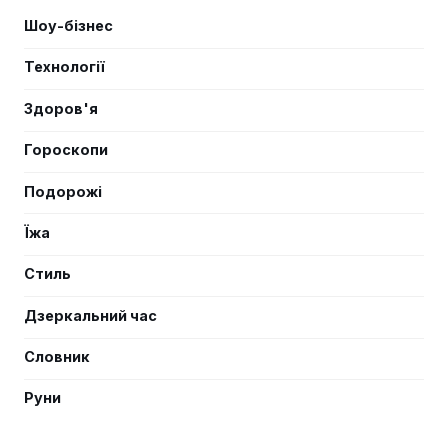
Шоу-бізнес
Технології
Здоров'я
Гороскопи
Подорожі
Їжа
Стиль
Дзеркальний час
Словник
Руни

================================

* **Goal of the exercise**: Swap "Подорожі" for "Мандрівки" throughout the records and give back the text lines with nothing else changed. Leave out the pictures.

* **The completed task**:
Шоу-бізнес
Технології
Здоров'я
Гороскопи
Мандрівки
Їжа
Стиль
Дзеркальний час
Словник
Руни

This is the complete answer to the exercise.